The more positive experiences the teachers have in supporting students with special needs, the more positive they feel and the more inclusive they become.

– Kenneth Poon, Office of Education Research

“Sometimes teachers who face students with special needs feel overwhelmed by not knowing what to do or they think that they have a lot to do,” says Kenneth.

The professional development programme helps teachers understand special needs so that inclusion becomes more common.

“We know from international research that the more positive experiences the teachers have in supporting students with special needs, the more positive they feel and the more inclusive they become,” Kenneth notes.

Therefore, to make schools a more equitable place for all students and especially for those with special needs, the teachers need positive experiences when supporting such students.

This is where the support of school leadership and appropriate professional development for teachers come into play.

“Teachers should therefore have positively scaffolded experiences in teaching students, or in supporting the development of students who are disadvantaged in different ways.”
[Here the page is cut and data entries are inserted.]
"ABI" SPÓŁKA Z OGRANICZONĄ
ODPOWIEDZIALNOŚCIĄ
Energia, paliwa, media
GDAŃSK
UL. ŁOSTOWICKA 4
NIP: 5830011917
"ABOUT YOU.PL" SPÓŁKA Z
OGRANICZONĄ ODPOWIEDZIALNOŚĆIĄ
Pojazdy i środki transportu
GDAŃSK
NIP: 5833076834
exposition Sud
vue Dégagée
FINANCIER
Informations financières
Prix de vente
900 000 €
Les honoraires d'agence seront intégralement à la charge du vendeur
If these teachers can eventually progress to becoming mentors to such students, the benefits will be far-reaching. “A relationship between a student with ASD and treating the teacher as a mentor, and the teacher seeing the strengths of the person and working very hard to help build on those strengths, I think that makes a big difference.”

Creating Effective Learning Engagement

Teachers need to consider factors that may affect students’ engagement in learning, Associate Professor Kenneth Poon says. This involves thinking about the broad principles of distractions, be they sensory or social. It could be anything that causes students to become disengaged.

While some think that a student with special needs should sit at the front of the class for better learning, it might not always be the case. This is especially so if other students frequently approach and talk to their teachers who are standing in front, thereby creating distractions.

“In considering the physical settings of the classroom,” Kenneth explains, “we need to think more broadly in terms of principles rather than very specific ‘cookbook-recipes’ sort of strategies to help these students.”